To construct a visible image on the screen of a monitor, television receiver, or other image-displaying device, one or more lasers can be employed to scan a controlled beam of light across a diffuser screen on which the visible image is formed. However, lasers, which generate a coherent light beam, create a “speckling” effect in the visible image, which detracts from image quality. Non-laser sources can also produce objectionable speckle, e.g., when a projector with a small lens projects an image onto a large screen with a small throw distance (e.g., as is often required in a rear-projection television receiver with a shallow cabinet depth). In that case, the projection lens appears as a quasi-point-source (like a laser) and can produce noticeable speckle.
Continuously moving the diffuser screen is a known despeckling technique. To produce a uniform level of despeckling across the screen, it is important to maintain a relatively constant level of motion for the entire surface of the screen so that the velocity of any point on the visible screen surface never falls below a critical value. For example, a straight-line oscillatory motion of the screen can produce points of zero velocity twice each oscillatory cycle. A preferred screen motion is a two-dimensional orbital motion or a “figure eight”/Lissajous-type motion, neither of which produces moments during which the velocity of the screen is zero. However, external noise and vibration, environmental effects (e.g., effects due to temperature, gravity, etc.), nonlinear springs, multiple frequencies/resonant modes, etc., can lead to unpredictable motion, generating a need to sense screen motion for feedback control. Prior art techniques to sense screen motion include optical screen motion sensors, among other motion-sensing devices.
Turning now to FIG. 1, illustrated is a simplified drawing of a four-quadrant optical position sensor 101 of the prior art. The optical position sensor is formed with four photodiodes arranged in quadrants 105, 106, 107, and 108. When the photodiodes are illuminated by a light beam, such as light beam 102 produced by a light-emitting diode (not shown), each quadrant generates a current proportional to the net light flux of the beam falling thereon, which can be sensed and compared using ordinary operational amplifiers to measure sensor position. Typically, the beam is formed with a bell-shaped intensity distribution, with the highest light intensity at the center of the beam. In this manner, misalignment of the beam with respect to alignment of the photodiodes can be detected using conventional circuits such as operational amplifiers configured as difference amplifiers coupled to the photodiodes to sense photodiode current.
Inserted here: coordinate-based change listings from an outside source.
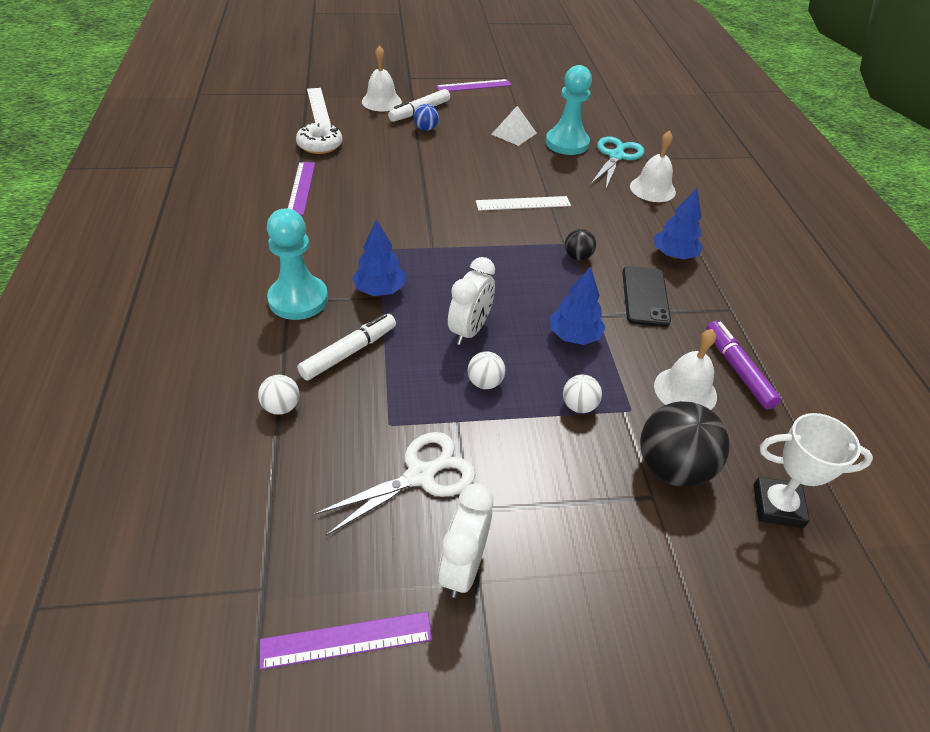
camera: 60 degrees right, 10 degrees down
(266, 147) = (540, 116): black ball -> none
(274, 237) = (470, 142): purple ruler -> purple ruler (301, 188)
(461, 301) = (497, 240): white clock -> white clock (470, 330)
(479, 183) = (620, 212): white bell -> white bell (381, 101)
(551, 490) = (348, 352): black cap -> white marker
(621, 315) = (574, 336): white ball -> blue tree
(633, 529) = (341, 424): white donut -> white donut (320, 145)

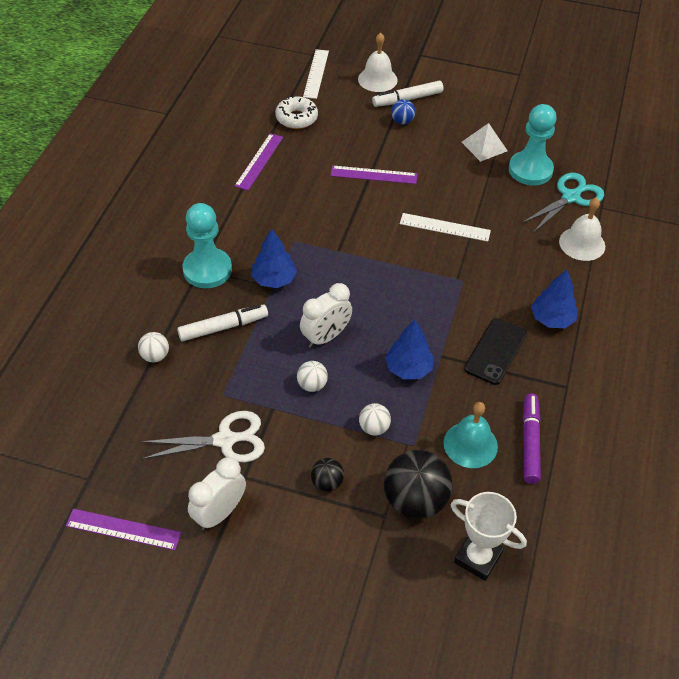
camera: 25 degrees right, 5 degrees up
(473, 86) = (478, 78): purple ruler -> purple ruler (373, 175)
(577, 257) = (460, 295): black ball -> black ball (327, 483)
(685, 390) = (470, 444): white bell -> turquoise bell

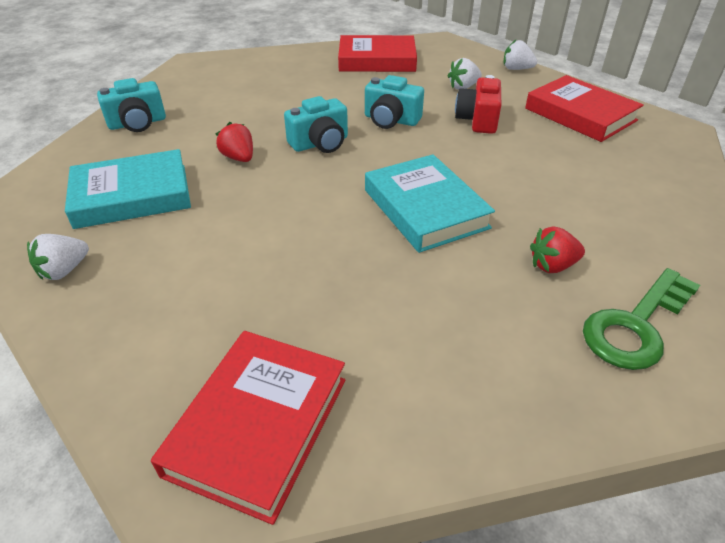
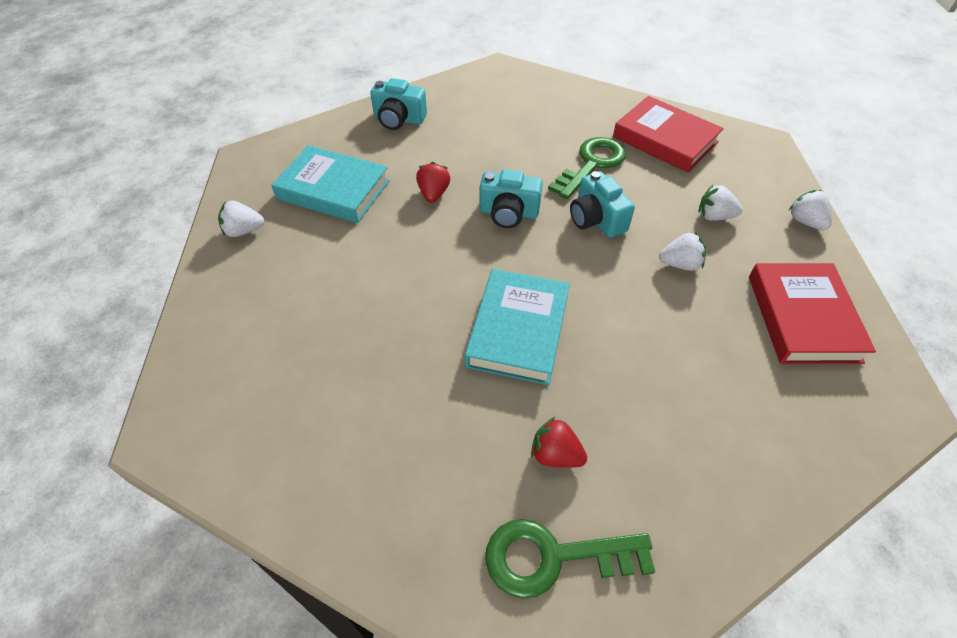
camera: 40 degrees right, 10 degrees up
(258, 425) = (234, 422): red book -> none
(345, 91) = (591, 164): none -> green key
(478, 120) = (680, 264): red camera -> white strawberry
Velocity of the screen can be determined by differentiating with respect to time the position of the screen produced by the photodiode sensing arrangement. Such optical-sensing approaches, however, generally lead to alignment problems as parts bow and distort over time due to changes in temperature, or changes in direction of gravitational forces due to cabinet reorientation. Misalignment of sensors can also result in mechanical abrasion due to unintended screen motion, leading to wear, failure, and noise. The use of photodiodes to sense screen motion also adds significant cost to an end product due to the need to provide, mount, and align additional mechanical components.
A further example of motion sensing is the use of accelerometers. A disadvantage, however, of using accelerometers is their relatively high cost. Accelerometers also have a disadvantage in that inferring velocity and position requires acceleration to be temporally integrated once for velocity, and then again for position. Thus, velocity and position are prone to accuracy and stability problems such as “integration of error.”
Thus, what is needed in the art is a motion sensing arrangement that overcomes these effects.